Al Tour del 2018, Dumoulin finì 2° dietro Thomas, Roglic fu 4°. Dopo il… buco del 2019, tutt’altro scenario
Al Tour del 2018, Dumoulin finì 2° dietro Thomas, Roglic fu 4°. Dopo il… buco del 2019, tutt’altro scenario

Dumoulin e Roglic

Il collegamento con il passaggio successivo del libro di Martin è a questo punto immediato. «Viviamo in un mondo che esaspera le piccole differenze – scrive il francese – che le amplia. Oggi sono diventato il leader di una squadra e come tale godo di uno status radicalmente diverso da quello di corridori che ho a malapena dominato nelle categorie amatoriali».

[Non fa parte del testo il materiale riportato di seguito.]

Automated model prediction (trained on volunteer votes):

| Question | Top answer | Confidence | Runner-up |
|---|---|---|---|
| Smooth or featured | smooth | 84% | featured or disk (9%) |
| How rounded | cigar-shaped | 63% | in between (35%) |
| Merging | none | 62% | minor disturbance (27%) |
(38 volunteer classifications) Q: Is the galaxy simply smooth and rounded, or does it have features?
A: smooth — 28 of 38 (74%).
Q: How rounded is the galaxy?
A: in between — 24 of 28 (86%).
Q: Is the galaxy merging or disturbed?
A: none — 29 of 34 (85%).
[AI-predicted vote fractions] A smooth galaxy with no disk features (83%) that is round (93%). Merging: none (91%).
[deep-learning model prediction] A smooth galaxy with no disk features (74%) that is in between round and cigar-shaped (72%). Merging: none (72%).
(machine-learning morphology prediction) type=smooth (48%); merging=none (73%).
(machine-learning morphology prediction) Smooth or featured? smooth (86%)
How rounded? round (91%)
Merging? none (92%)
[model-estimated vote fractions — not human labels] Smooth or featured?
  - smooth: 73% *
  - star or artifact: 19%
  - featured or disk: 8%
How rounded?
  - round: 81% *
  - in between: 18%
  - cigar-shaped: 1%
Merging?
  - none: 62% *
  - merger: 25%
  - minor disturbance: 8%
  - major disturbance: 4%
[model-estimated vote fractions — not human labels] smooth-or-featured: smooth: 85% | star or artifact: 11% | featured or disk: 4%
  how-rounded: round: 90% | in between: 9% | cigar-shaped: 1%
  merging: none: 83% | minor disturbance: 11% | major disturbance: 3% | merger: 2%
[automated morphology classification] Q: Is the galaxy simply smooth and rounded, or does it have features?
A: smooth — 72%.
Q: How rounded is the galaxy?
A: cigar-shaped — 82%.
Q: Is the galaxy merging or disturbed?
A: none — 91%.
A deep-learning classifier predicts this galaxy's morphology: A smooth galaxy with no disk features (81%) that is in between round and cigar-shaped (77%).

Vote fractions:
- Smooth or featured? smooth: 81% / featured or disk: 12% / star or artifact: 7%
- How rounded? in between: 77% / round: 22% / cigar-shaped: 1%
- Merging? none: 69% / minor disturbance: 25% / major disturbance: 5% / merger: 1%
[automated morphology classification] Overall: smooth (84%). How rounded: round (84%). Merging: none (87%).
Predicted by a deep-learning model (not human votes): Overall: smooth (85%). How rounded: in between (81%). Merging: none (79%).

Vengono in mente Dumoulin e Roglic, due corridori che si sono spesso sfidati prima di diventare compagni di squadra. Fino alla caduta nel Giro del 2019, lo score era tutto dalla parte dell’olandese. Poi il blackout e lo sbocciare dell’altro. In un’intervista pubblicata su Cyclingnews, uno dei tecnici della Jumbo Visma dice che l’olandese è ancora un corridore da grandi Giri e come tale potrebbe tornare al Tour de France nel 2022.

Nessuno di quelli che conosce Dumoulin lo ha mai messo in dubbio. Fra i due la differenza l’ha fatta la testa. Eppure, nonostante sia tornato ai vertici con una medaglia olimpica nella crono, c’è stato bisogno dell’intervento del preparatore. Il ciclismo era già passato oltre.

Martin si stupisce dei continui paragoni del ciclismo di oggi con quello di un tempo
Martin si stupisce dei continui paragoni del ciclismo di oggi con quello di un tempo

Un’insolita bulimia

E alla fine è ancora il libro di Martin a fornire una lettura chiara di quello che vivono oggi i corridori. Si parte tuttavia dal presupposto che ciascuno ha la percezione dell’epoca in cui si muove e che il peso della storia sia un carico difficile da sostenere. E’ così in ogni ambito: dalla durezza della scuola rinfacciata ai figli, a quella del lavoro.

«Sono stupito – scrive Martin – dei profili Twitter che esaltano il ciclismo di una volta. E’ facile suggerire che noi ciclisti contemporanei siamo pigri rispetto ai nostri gloriosi predecessori. Nel percorso del prossimo Giro appena svelato, nessuna tappa supera i 200 chilometri. Non credo però che siamo meno coraggiosi dei ragazzi che ne facevano 400. Da un lato, tutto dipende dall’intensità. Dall’altro, la nostra vita è un impegno costante e alla sopportazione chilometrica si somma ogni dettaglio della quotidianità. Non scaliamo l’Alpe d’Huez a tutta, come non facciamo 400 chilometri. Quando arriviamo ai piedi di una salita, il nostro cuore è già a 180 battiti e sappiamo che passeremo mezz’ora ad un’intensità che Henri Cornet o Maurice Garin non hanno sperimentato. Non possiamo proiettarci nei corpi di un’altra epoca».

Questo ciclismo così veloce li divora, ne rende alcuni indubbiamente ricchi e altri li abbandona. Accettarlo senza mettersi di traverso è il modo migliore perché la velocità aumenti. Martin in apparenza non si chiede chi abbia convenienza da tutto questo: forse sarebbe utile chiederselo e trovare una risposta.

La quotidianità non ammette grossi recuperi e tolta la settimana di vacanza, non c’è spazio per altro. A volte si parla di carriere più corte a causa dell’impegno precoce. Quella di Dumoulin ha rischiato di finire anche per quest’ansia di riempire, sfruttare, produrre e ripagare gli investimenti che a tratti assume i contorni di un’insolita bulimia. Dopo qualche mese di stacco, il suo talento è tornato a brillare.